現在でも三原市は、広島県の鶏肉生産量の約半数を占める一大産地。三原焼きは、単に変わった具材を入れたお好み焼きではなく、地域の産業と食文化が鉄板の上で出会って生まれた一枚なのです。肝心のお味は、鳥もつならではの濃厚な旨みが魅力。ふんわりとしたキャベツの甘さや麺、香ばしいソースの中に、レバーのコクや砂ずりのコリッとした食感が飛び込んできます。いろいろな部位を使う店なら、食べる場所によって表情が変わるのも楽しいところ。いつものお好み焼きとはひと味違った、ちょっぴり“大人の味”が楽しめます。

ミンチでカリカリ! 「府中焼き」
一方、広島県東部の府中市で長く愛されてきたのが「備後府中焼き」、通称「府中焼き」です。こちらも生地、キャベツ、麺、卵などを重ねて焼くスタイルは広島のお好み焼きと共通していますが、決定的な違いがあります。
それが、豚バラ肉の代わりにミンチを使うこと。その背景には、高度経済成長期に工業都市として栄えた府中の暮らしがあったといわれています。共働き家庭も多いなか、子どものおやつとして、安価で旨みの出るミンチ肉を使ったお好み焼きが親しまれるようになったのだとか。
そして、このミンチが、府中焼き独特のおいしさを生み出します。熱い鉄板の上でミンチから脂が溶け出し、その脂が麺へじんわりと回っていく。すると麺はただ焼かれるのではなく、いわば“揚げ焼き”のような状態になります。その結果、表面はカリッパリッと香ばしく、中にはキャベツの甘みが残る。一般的な広島のお好み焼きとはまた違う、クリスピーな食感を楽しめるのです。
店によって牛、豚、合いびきなど使用するミンチにも違いがあり、それぞれに個性があります。また、広島のお好み焼きではおなじみのモヤシを使わないスタイルも府中焼きの特徴。余分な水分を抑えることで、カリカリとした食感がさらに際立ちます。府中市では昔から親しまれてきた味ですが、現在では「備後府中焼きを広める会」などが中心となり、ご当地グルメとして県内外へその魅力を発信しています。
地元では当たり前だった食べ方が、外から見れば実は個性的だった……まさにこのコーナーで紹介するためのローカルフードです。

鉄板の上に見えてくる「地域性」
戦後の広島で庶民の食として広がったお好み焼きは、それぞれの街の産業や暮らし、人々の好みに寄り添いながら少しずつ姿を変えてきました。その結果、「広島のお好み焼き」という大きな食文化の中に、いくつもの小さなローカルフードが生まれたのです。

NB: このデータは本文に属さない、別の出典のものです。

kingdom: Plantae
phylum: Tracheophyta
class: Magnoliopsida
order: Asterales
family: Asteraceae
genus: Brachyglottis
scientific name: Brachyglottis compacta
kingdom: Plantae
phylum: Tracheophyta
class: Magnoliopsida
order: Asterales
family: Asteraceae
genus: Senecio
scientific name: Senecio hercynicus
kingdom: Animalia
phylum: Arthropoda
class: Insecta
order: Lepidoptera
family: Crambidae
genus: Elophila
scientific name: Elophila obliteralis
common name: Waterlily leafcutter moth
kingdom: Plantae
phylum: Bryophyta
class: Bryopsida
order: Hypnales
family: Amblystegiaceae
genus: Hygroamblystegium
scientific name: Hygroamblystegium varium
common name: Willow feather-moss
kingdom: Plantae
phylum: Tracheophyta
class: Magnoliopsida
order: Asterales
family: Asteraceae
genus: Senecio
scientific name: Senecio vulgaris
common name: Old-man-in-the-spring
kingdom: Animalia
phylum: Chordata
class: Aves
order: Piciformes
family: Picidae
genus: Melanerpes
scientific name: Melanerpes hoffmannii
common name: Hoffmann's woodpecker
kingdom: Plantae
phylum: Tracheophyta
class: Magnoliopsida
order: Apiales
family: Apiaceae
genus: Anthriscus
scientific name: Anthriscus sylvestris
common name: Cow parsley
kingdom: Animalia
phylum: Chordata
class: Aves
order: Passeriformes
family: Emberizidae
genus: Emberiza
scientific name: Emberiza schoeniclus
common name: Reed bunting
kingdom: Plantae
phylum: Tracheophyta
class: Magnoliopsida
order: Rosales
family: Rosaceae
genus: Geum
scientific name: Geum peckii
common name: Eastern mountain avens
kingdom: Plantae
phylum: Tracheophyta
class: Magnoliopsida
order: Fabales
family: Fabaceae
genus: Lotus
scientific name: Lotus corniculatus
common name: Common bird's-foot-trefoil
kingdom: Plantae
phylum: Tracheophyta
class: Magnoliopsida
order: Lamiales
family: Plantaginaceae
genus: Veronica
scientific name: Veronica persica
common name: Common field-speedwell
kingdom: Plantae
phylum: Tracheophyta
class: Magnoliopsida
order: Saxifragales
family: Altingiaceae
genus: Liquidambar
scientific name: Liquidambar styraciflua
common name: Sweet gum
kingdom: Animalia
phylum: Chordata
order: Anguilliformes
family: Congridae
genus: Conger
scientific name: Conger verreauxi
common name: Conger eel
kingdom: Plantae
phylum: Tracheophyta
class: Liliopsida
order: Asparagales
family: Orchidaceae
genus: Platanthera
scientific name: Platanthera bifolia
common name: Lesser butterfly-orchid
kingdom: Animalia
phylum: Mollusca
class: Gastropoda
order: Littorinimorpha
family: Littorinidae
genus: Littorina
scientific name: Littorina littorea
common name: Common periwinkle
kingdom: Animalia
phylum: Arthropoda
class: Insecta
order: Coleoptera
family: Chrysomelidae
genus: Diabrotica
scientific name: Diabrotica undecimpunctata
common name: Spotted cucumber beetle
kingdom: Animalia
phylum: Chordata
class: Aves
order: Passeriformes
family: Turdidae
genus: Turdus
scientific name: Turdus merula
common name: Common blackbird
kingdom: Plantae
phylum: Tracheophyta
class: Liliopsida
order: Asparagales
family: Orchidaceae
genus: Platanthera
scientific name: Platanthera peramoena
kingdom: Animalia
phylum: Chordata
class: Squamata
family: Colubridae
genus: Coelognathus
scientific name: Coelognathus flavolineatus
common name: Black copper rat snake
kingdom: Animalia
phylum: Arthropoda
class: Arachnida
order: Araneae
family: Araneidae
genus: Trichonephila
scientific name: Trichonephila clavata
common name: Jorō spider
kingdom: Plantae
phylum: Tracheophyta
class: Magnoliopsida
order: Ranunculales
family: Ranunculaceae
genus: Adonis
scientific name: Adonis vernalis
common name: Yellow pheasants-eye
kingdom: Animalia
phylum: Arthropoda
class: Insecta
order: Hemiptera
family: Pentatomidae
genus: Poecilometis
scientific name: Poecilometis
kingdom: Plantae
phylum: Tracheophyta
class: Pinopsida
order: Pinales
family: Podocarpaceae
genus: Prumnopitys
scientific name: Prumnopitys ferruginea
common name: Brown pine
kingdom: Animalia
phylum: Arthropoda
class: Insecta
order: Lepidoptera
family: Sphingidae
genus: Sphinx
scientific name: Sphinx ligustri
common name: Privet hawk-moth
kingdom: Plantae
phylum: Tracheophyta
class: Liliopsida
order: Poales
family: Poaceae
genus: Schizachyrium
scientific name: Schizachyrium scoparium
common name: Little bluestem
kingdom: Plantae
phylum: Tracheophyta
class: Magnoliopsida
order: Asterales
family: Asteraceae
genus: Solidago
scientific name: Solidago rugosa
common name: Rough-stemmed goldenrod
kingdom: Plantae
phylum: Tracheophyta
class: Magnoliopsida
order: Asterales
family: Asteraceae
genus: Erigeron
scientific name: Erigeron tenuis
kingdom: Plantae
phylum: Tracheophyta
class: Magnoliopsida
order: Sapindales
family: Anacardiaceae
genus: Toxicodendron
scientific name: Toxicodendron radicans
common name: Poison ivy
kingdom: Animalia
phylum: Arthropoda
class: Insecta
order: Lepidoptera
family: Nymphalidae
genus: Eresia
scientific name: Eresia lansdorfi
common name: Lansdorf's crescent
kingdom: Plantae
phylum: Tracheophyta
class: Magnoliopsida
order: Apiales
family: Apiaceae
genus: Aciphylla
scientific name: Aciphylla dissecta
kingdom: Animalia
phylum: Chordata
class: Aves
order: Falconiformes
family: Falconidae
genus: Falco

三原焼きと府中焼き、食べ比べれば、ソースの香りの向こう側にそれぞれの街の暮らしまで見えてくるかもしれません。「広島のお好み焼きはもう知っている」という人にこそ味わってほしい鉄板メニュー。定番の中に隠れた“地域差”を知ることもまた、ローカルフードを旅する楽しみなのです。